Claude Desktop reads claude_desktop_config.json once on startup and launches each MCP server as a child process at that time. Editing the file while the app is running has no effect — the old processes keep running and the new config is ignored until the next startup. A full quit (not just closing the window) is required.

What is the difference between npx and uvx for MCP servers?

npx is the runner for JavaScript/TypeScript packages published on npm. uvx is the Python equivalent — it is part of the uv package manager and runs Python packages from PyPI without a global install. Use npx for servers with @modelcontextprotocol/server-* package names; use uvx for servers documented as PyPI packages. Both are zero-install runners — they download the package on first use.
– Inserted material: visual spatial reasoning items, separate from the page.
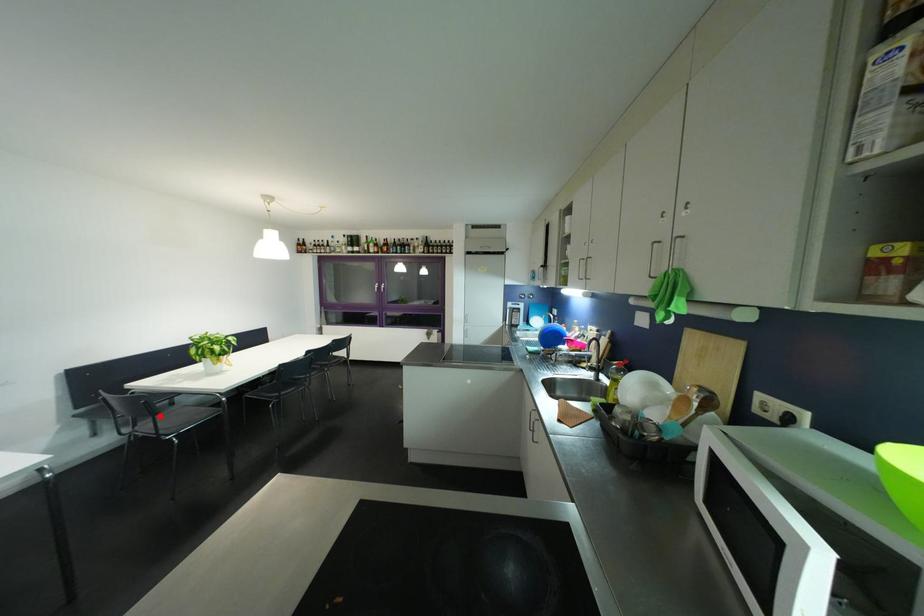
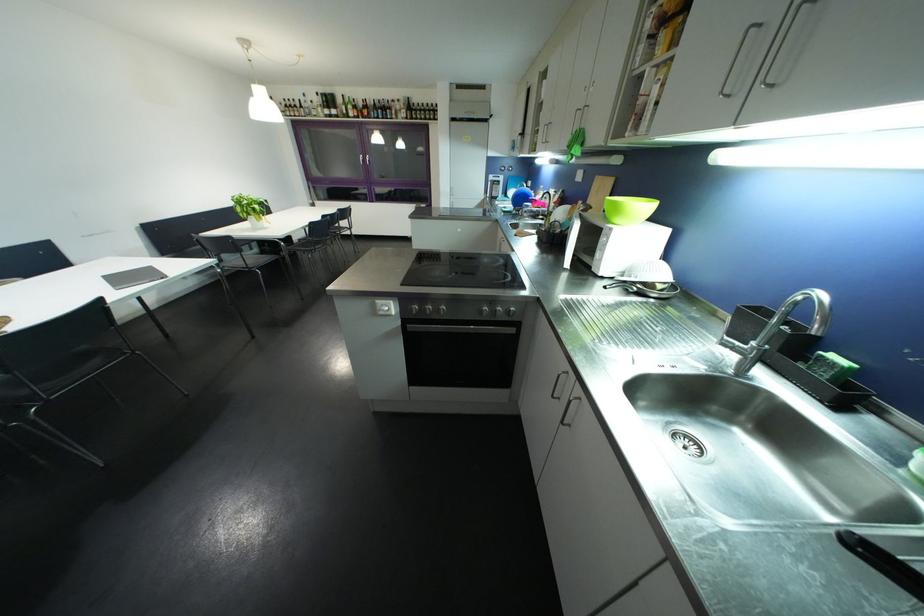
Question: I am providing you with two images of the same scene from different viewpoints. A red point is marked on the first image. At the location where the point appears in image 1, is it still visible in image 2?

Choices:
 (A) Yes
 (B) No

Answer: (A)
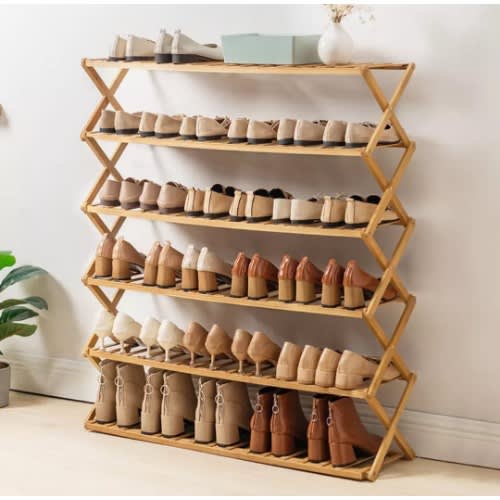
Find the location of a particular element. This screenshot has width=500, height=500. shelves is located at coordinates (288, 464), (300, 388), (314, 311), (320, 232), (327, 151), (313, 69).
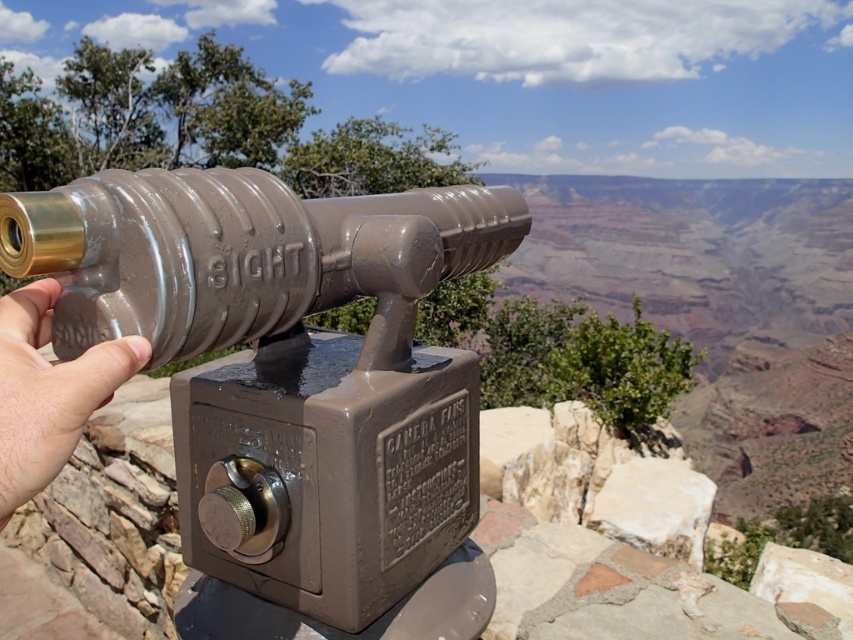
Question: Which point is closer to the camera?

Choices:
 (A) (462, 362)
 (B) (47, 390)

Answer: (B)

Question: Among these points, which one is nearest to the camera?

Choices:
 (A) (51, 428)
 (B) (370, 412)

Answer: (A)

Question: Does matte brown telescope at center appear over pale skin at center?

Choices:
 (A) no
 (B) yes

Answer: (A)

Question: Can you confirm if matte brown telescope at center is wider than pale skin at center?

Choices:
 (A) yes
 (B) no

Answer: (A)

Question: Which point appears farthest from the camera in this image?

Choices:
 (A) (4, 442)
 (B) (447, 490)

Answer: (B)

Question: Considering the relative positions of matte brown telescope at center and pale skin at center in the image provided, where is matte brown telescope at center located with respect to pale skin at center?

Choices:
 (A) left
 (B) right

Answer: (B)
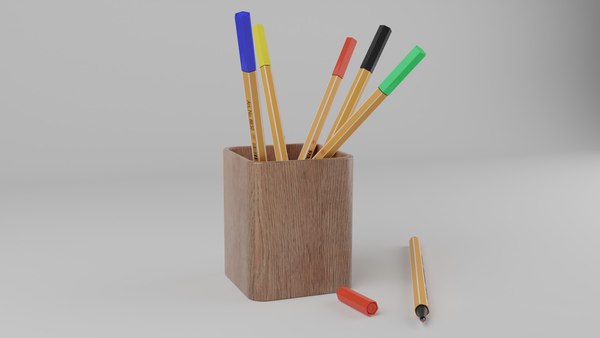
You are a GUI agent. You are given a task and a screenshot of the screen. Output one action in this format:
    pyautogui.click(x=<x>, y=<y>)
    Task: Click on the colored pens
    Image resolution: width=600 pixels, height=338 pixels.
    Given the screenshot: What is the action you would take?
    [420, 294], [394, 78], [363, 74], [331, 87], [271, 104], [250, 117]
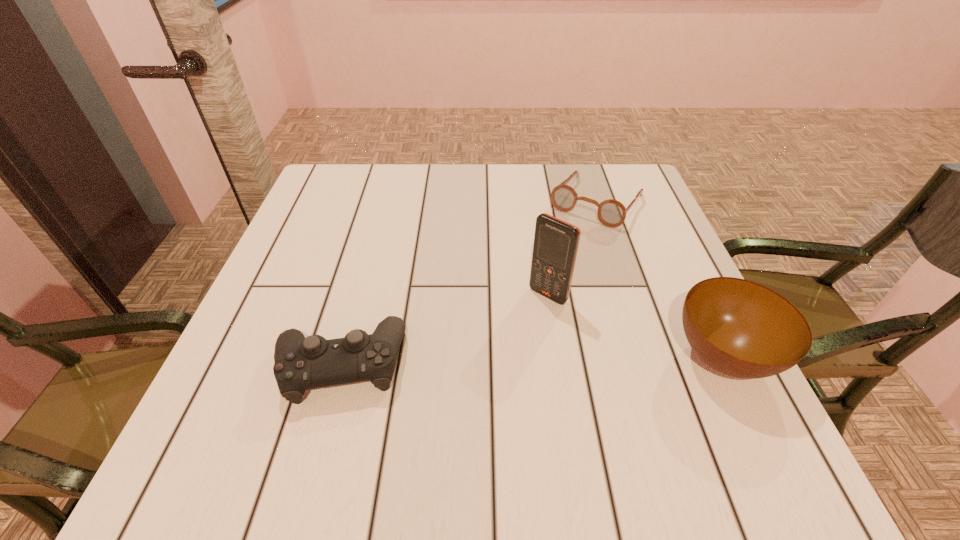
Image resolution: width=960 pixels, height=540 pixels. Identify the location of spectacles at the right edge. (611, 213).

Image resolution: width=960 pixels, height=540 pixels. I want to click on object located at the near left corner, so click(x=301, y=363).

What are the coordinates of `object that is at the far right corner` in the screenshot? It's located at (611, 213).

At what (x,y) coordinates should I click in order to perform the action: click on object located in the near right corner section of the desktop. Please return your answer as a coordinate pair (x, y). Looking at the image, I should click on (740, 328).

Where is `free point at the far edge`? The width and height of the screenshot is (960, 540). free point at the far edge is located at coordinates (501, 189).

Where is `vacant space at the near edge of the desktop`? vacant space at the near edge of the desktop is located at coordinates point(545,399).

In the image, there is a desktop. At what (x,y) coordinates should I click in order to perform the action: click on blank space at the left edge. Please return your answer as a coordinate pair (x, y). Image resolution: width=960 pixels, height=540 pixels. Looking at the image, I should click on (319, 272).

Find the location of `vacant space at the right edge of the desktop`. vacant space at the right edge of the desktop is located at coordinates (671, 341).

Identify the location of vacant space at the far left corner of the desktop. The image size is (960, 540). (348, 209).

Image resolution: width=960 pixels, height=540 pixels. I want to click on vacant space at the far right corner of the desktop, so click(586, 179).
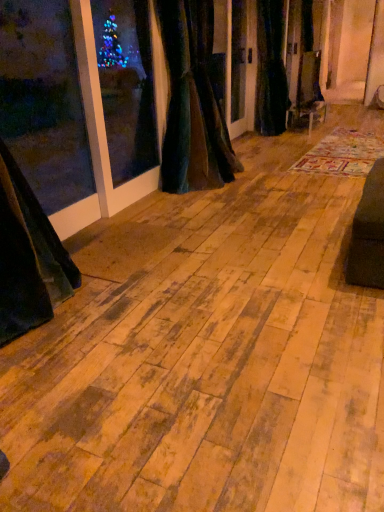
Locate an element on the screen. Image resolution: width=384 pixels, height=512 pixels. vacant area that is in front of velvet dark green curtain at center, which is counted as the 2th curtain, starting from the back is located at coordinates (209, 206).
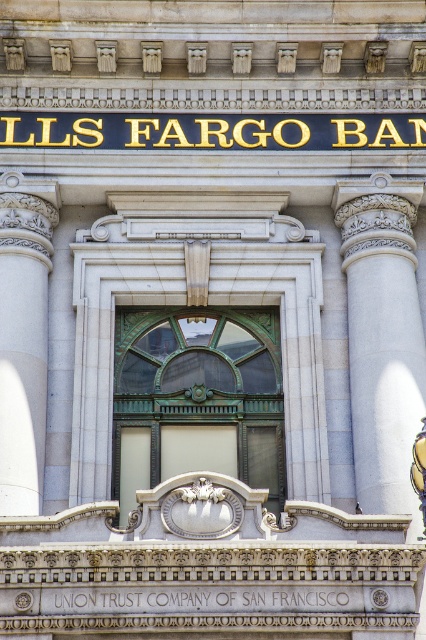
Can you confirm if white marble column at right is positioned to the left of gold metallic sign at upper center?

No, white marble column at right is not to the left of gold metallic sign at upper center.

Is point (385, 310) positioned behind point (313, 120)?

No, (385, 310) is in front of (313, 120).

This screenshot has height=640, width=426. I want to click on white marble column at right, so click(x=382, y=337).

Measure the distance from green glass door at center to gold metallic sign at upper center.

10.17 meters

Is green glass door at center shorter than gold metallic sign at upper center?

Incorrect, green glass door at center's height does not fall short of gold metallic sign at upper center's.

The image size is (426, 640). I want to click on green glass door at center, so click(x=198, y=397).

Is point (43, 234) positioned before point (54, 598)?

No, it is behind (54, 598).

Is white marble column at left smaller than black stone text at center?

No, white marble column at left is not smaller than black stone text at center.

This screenshot has width=426, height=640. Find the location of `white marble column at left`. white marble column at left is located at coordinates (23, 340).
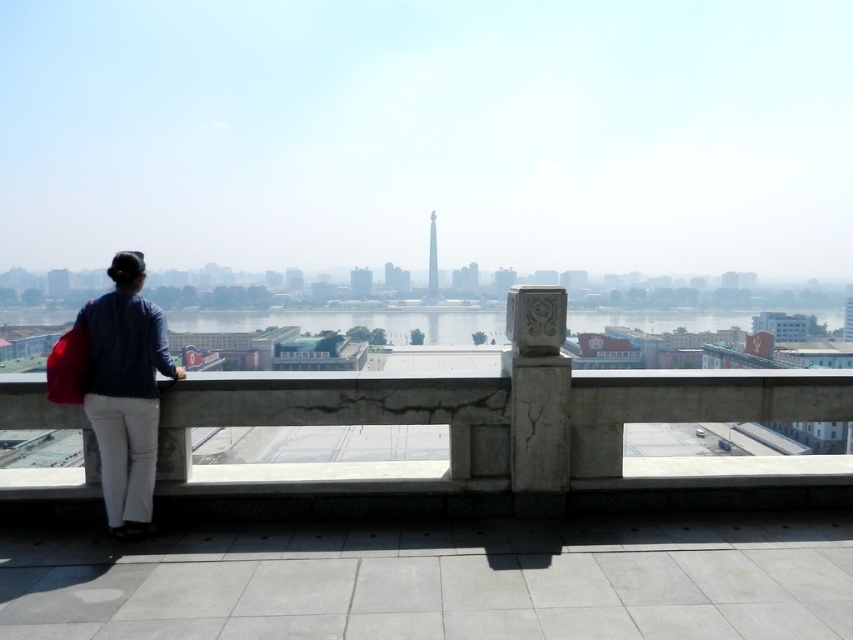
Is point (838, 401) less distant than point (128, 273)?

That is False.

What do you see at coordinates (498, 412) in the screenshot? I see `concrete at left` at bounding box center [498, 412].

The height and width of the screenshot is (640, 853). Find the location of `concrete at left`. concrete at left is located at coordinates (498, 412).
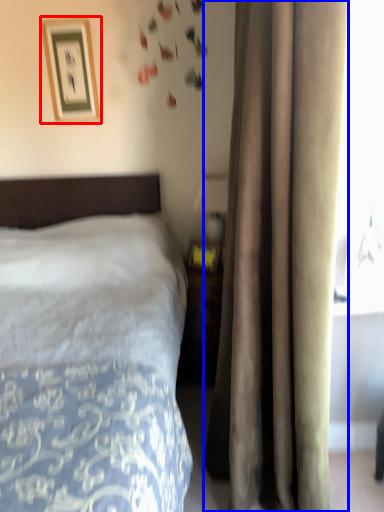
Question: Among these objects, which one is nearest to the camera, picture frame (highlighted by a red box) or curtain (highlighted by a blue box)?

Choices:
 (A) picture frame
 (B) curtain

Answer: (B)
Can I connect more than one MCP server at the same time?

Yes. The mcpServers object in your config is a map — add as many entries as you need. Each runs as a separate process. The model sees all their tools combined and can call any of them. There is no hard limit, though very large numbers of tools can push more tokens into the model's context window.

What should I do if the server connects but the model never uses its tools?

First confirm the tools are visible: click the hammer icon in Claude Desktop and check the tool list. If tools appear but the model ignores them, your prompt may not be phrasing the task in a way that triggers tool use. Try being explicit: "Use the filesystem server to list the files in my projects folder." Also check whether the model has permission to use tools — some hosts require you to explicitly enable tool use per conversation.

Is it safe to give an MCP server access to my entire home directory?

It is not recommended. Scope the filesystem server to only the specific folders the model needs for your task. The model can misinterpret a request and issue a destructive tool call — for example, deleting a file it thinks is a duplicate. Limiting the allowed roots to a project folder is a simple guardrail that prevents most accidents.